While it is quite possible that MT will never be quite good enough to be used for the translation of literary work and poetry where linguistic finesse and deep semantic insight is essential, it is clear in 2017 that MT has a definite role to make much more information multilingual in the global enterprise and any international communication. The MT technology has evolved over the years and is now beginning to use a new development methodology based on neural networks similar to those formed in human brains. Early results of this Neural Machine Translation are clearly better than the current technology, and we are in a period of inflated expectations of what is possible, but there is a reason for optimism and I think we should only expect that MT will become even more universal and widely used in the years to come.


  1. >we can certainly expect that more than 500 billion words a day are translated by computers on a daily basis today

    500 billion words a day for, say, 3.5 billion Internet users, seems to be under 150 words a day per user. Doesn't sound very impressive. Am I missing something?


    1. Yes indeed you are missing some contextual facts.

      The most detailed usage data on this MT usage is provided by Google and as recently as April 2016 they told us that that they translate 143B words a day across 100+ languages. They provided a pretty complete description of the usage in this blog post:

      While many people will translate whole web pages or documents – the large majority (including translators) only translate words or phrases. E.g. “In addition to common phrases like “I love you,” we also see people looking for translations related to current events and trends. For instance, last year we saw a big spike in translations for the word "selfie,” and this past week, translations for "purple rain" spiked by more than 25,000 percent.”

      Also “The most common translations are between English and Spanish, Arabic, Russian, Portuguese and Indonesian,” the graphic shows by balloon size the most active languages.

      “Ninety-two percent of our translations come from outside of the United States, with Brazil topping the list.”

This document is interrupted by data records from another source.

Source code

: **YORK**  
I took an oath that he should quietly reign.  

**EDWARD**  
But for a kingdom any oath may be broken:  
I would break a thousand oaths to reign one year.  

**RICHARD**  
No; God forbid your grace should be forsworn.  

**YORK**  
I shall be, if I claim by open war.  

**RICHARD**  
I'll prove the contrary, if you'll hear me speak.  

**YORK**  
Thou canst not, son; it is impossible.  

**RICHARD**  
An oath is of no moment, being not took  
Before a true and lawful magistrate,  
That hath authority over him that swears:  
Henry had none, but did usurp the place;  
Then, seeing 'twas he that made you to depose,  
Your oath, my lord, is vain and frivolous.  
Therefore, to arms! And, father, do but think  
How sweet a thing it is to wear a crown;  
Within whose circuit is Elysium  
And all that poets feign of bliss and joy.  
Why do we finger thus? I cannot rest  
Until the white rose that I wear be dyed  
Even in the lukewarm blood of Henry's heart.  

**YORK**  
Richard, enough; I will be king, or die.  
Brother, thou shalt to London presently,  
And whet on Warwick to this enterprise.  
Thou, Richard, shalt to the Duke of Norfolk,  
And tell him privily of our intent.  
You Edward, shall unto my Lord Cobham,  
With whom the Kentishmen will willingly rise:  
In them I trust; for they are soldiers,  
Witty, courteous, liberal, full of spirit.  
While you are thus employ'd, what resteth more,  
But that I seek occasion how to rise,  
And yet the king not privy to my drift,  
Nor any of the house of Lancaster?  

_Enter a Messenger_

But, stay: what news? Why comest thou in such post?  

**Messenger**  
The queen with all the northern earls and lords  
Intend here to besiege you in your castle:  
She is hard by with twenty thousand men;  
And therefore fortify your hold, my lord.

      The next largest public MT service is Microsoft who have a more active business use profile from all that I can gather. But in my estimates they have a lower total word volume than Google.

      After Microsoft is Baidu who has 100M requests a day (vs 500M for Google) – I expect that the overall profile is the same.

      Then I add Yandex, Naver, Yahoo, SYSTRAN and the smaller MT vendors who may also have a public portal to these giant use sites, e.g. SDL does 20B words a month but all in a professional business use setting. In my estimation the total is about 500B words/day but I could quite possibly be too low by as much as a 100B or more.

      And maybe only a third or less of the total online population actually translates – it does not make sense that everybody online is translating. So the average is higher but will be very bi-modal (i.e. a large number does 10 words or less, and a large number does 300 words or more. )

  2. Apples and oranges?

    I don't doubt the data per se. What intrigues me is the relevance and validity of MT vs. HT claims. Is what is being reported a function of MT progress, or simply a matter of accessibility/user-friendly interface?

    Let's look 50 (or 500) years back… These flavors of "translation" has been around pretty much forever.

    1. Non-human translation: dictionary/phrasebook lookups.
    2. Self-translation: trying to produce something intelligible using 1.
    3. Ad-hoc (shop owner's kid/relative/passerby).
    4. "Professional"/for-hire: someone whose main duty is to translate/interpret for a fee.

    (Note that 2, 3 and 4 may have involved 1, but back then we had no data to go by).

    Is MT really a game-changer (if we look at a bigger picture)?